In 2018 we bought a new van and started another van conversion. We took what we’d learnt from our 2016 van conversion and improved our design to better match our change in needs.
Cleaning the van
In June 2018, we bought our new van in a very good used state. It came fitted with ply-lining, racking and a bulkhead fitted. On the first morning of owning the van we stripped it back and gave the internals a good clean. We also removed the bulkhead to give easy access through to the front as we had with the 2016 conversion.
We spent a while deliberating about which insulation to go for. Whether to try something new or stick with what we knew. We opted to go for the YBS SuperQuilt again because of how easy it was to work with in 2016. We filled all the pockets with 1 or 2 layers, depending on the size of void.
Ply-lining and carpeting
The ply-lining was cut down into 3 sections so that we could leave the window area free. We’d decided that we wanted windows in both sides so that we could see out more, but also because of the plans for the gas hob. Using high temperature spray adhesive, we stuck 4-way stretch carpet to the ply lining and temporarily fitted them back in. The same method for sticking the carpet to the ply was used for the wheel arches. The 4-way stretch meant it was far easier to follow the profile of the wheel arches.
Using the old ply floor as a template, we cut out the new ply floor. We found this coated ply, used in trailer floors, at a local timber merchant for a low price so bought a couple of sheets. We laid the floor out in a way such that the joins would not be obvious. One would be hidden under the seat/bed and the other under the cabinets. In 2016, we used the same YBS SuperQuilt insulation under the floor, but this time we opted aluminium bubble wrap, to maintain a low profile.
Cutting out the windows was one of the most nerve-wracking jobs we’ve done, not just during the van conversion! The van is our 2nd biggest investment, and we went and drilled holes and chopped parts out. From the inside, we drilled small holes around the internal paneling, and then opened them out with a larger drill bit. From the outside, a jigsaw was used to cut round the outsides of the holes, leaving a window shaped hole. Pinching the internal and external skins together, we sealed the window hole using U-trim.
We then prepped the surfaces (body and glass), added the adhesive to the glass and stuck in place, using masking tape to stop it moving too much. It was a pretty simple task in the end, but the consequences of mistakes could be quite large – a too big hole or the window not straight or falling out. Thankfully, the windows didn’t fall out during our commute the next morning, and no leaks as of yet!
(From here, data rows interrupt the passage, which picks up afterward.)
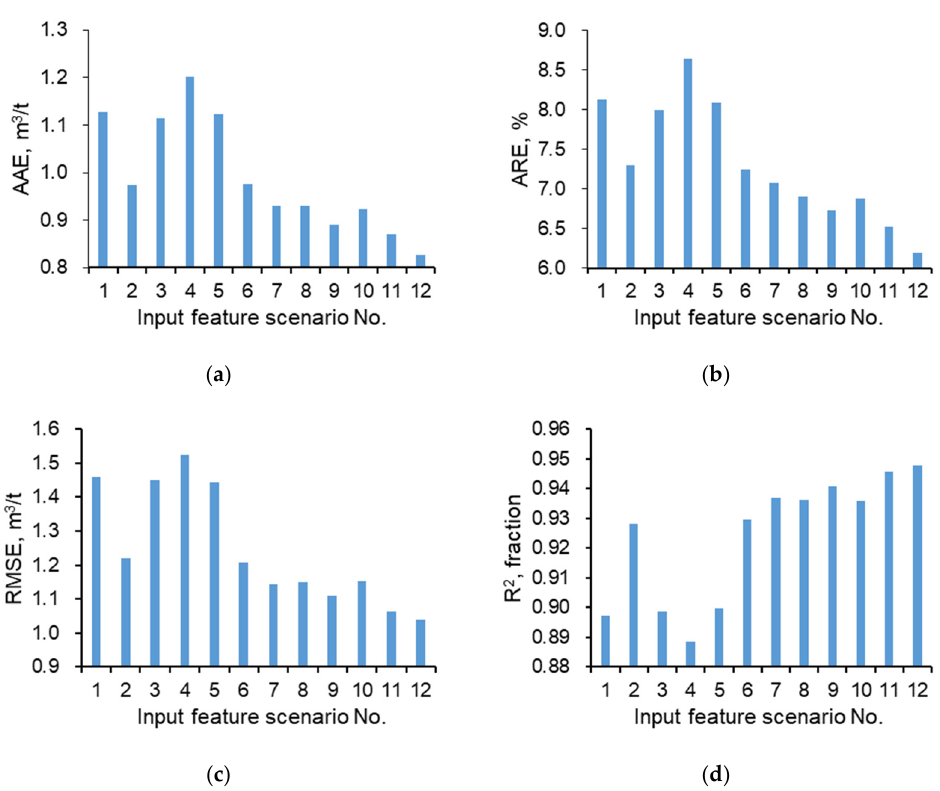
Figure 13. Error matrices of ( a ) average absolute error (AAE), ( b ) average relative error (ARE), ( c ) root mean squared error (RMSE) and ( d ) R 2 for different input feature scenarios.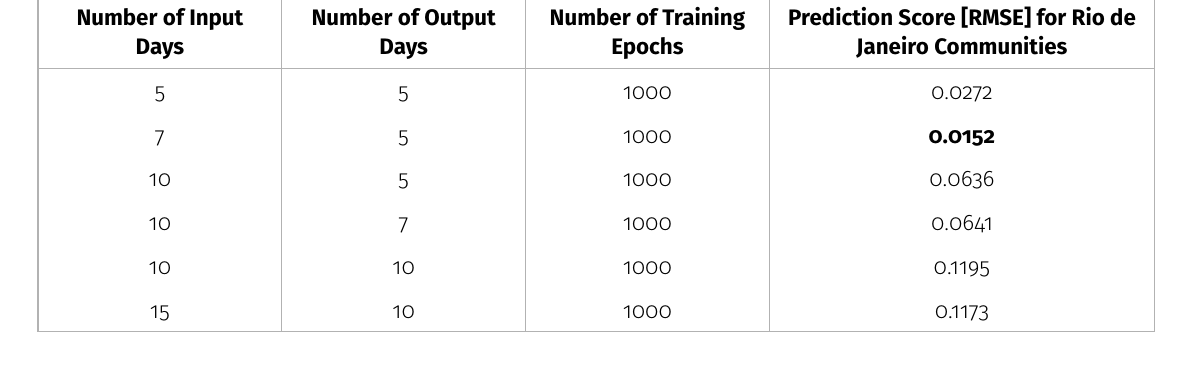
Table IV. LSTM Models Results for Rio de Janeiro Favelas.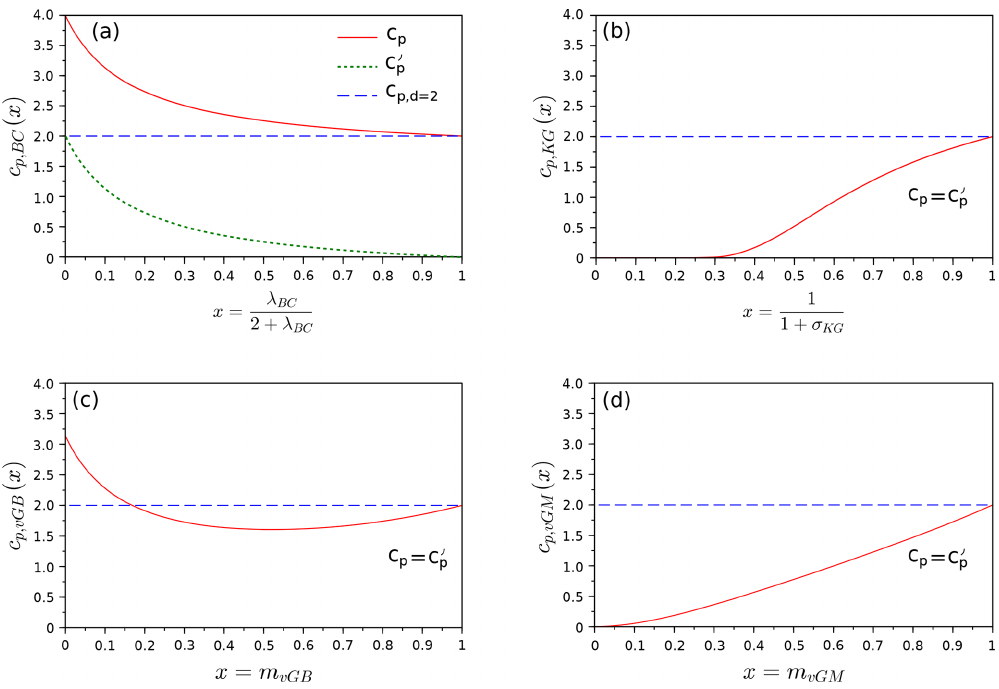
Figure 3. Square scaled sorptivity, c p , as a function of shape index, x , for the four hydraulic models, (a) Brooks and Corey (BC), (b) Ko- sugi (KG), (c) van Genuchten–Burdine (vGB), and (d) van Genuchten–Mualem (vGM); the models were sorted as a function of their monotonic features, with monotonically increasing functions on the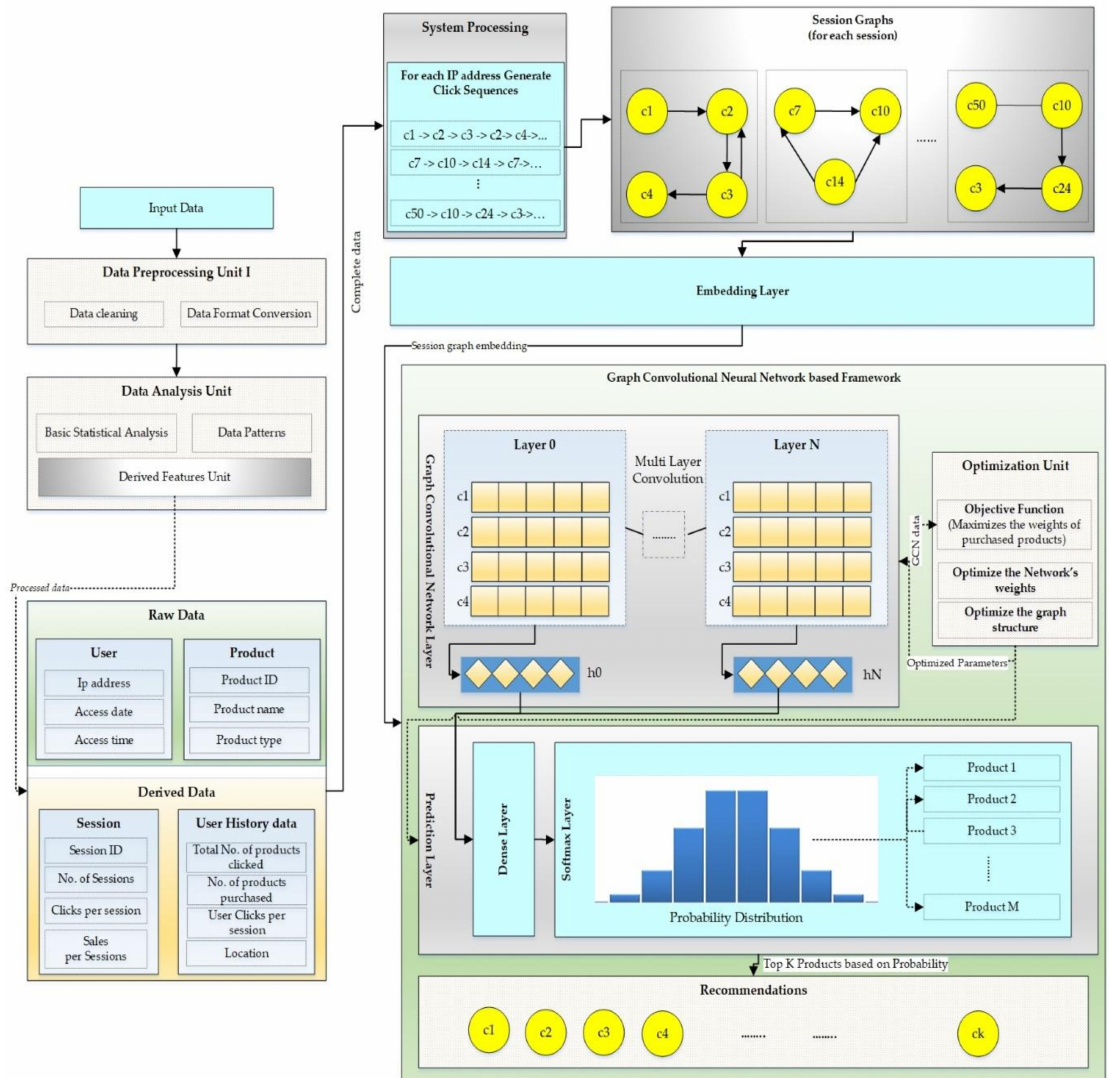
Figure 3. Proposed system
Instead of carpeting the ply lining for the roof as we’d done before, we decided to clad the roof to give a lighter and more modern feel. This proved to be a nightmare to fit with the cladding clips provided. Instead, we screwed the cladding onto the battens which is easier and more secure. We ran out cabling for the LED clip in lights as we went, and fitted them once the ceiling was fitted. We used YBS SuperQuilt to insulate the ceiling voids, and aluminium bubble wrap on the ribs.
Four bright LED clusters light our van conversion. We have two touch sensitive dimmer switches that control two lights each. One dimmer controls the front two, over the door way and the sink/hob area. The other controls the two rear lights over the bed/seats. Power to the switches comes from the leisure battery via a master switch and fuse box.
Rails & Bed
We knew with this van conversion we wanted a Rock and Roll bed so we could carry more passengers. In this decision, our layout had pretty much been chosen for us. We were going for the typical camper style, cabinets behind the driver’s seat going back and the bed/seats behind the passenger. Opting for the 1.20 meter bed width (small double) meant we’d have enough cupboard space for longer road trips. We decided to go with Smart Beds’ Evolution II bed because of their innovative design. The transition between seat and bed is really easy and the cantilever system means we don’t have to put anything away.
We used the Campervan Kit 2 from Unwin, consisting of 2 rails, all the bolts and 4 quick release fittings. The weight of the seat on the rails results in some sliding friction but for our purpose, the seat is still able to move and be removed. This means the van can adapt to our changes.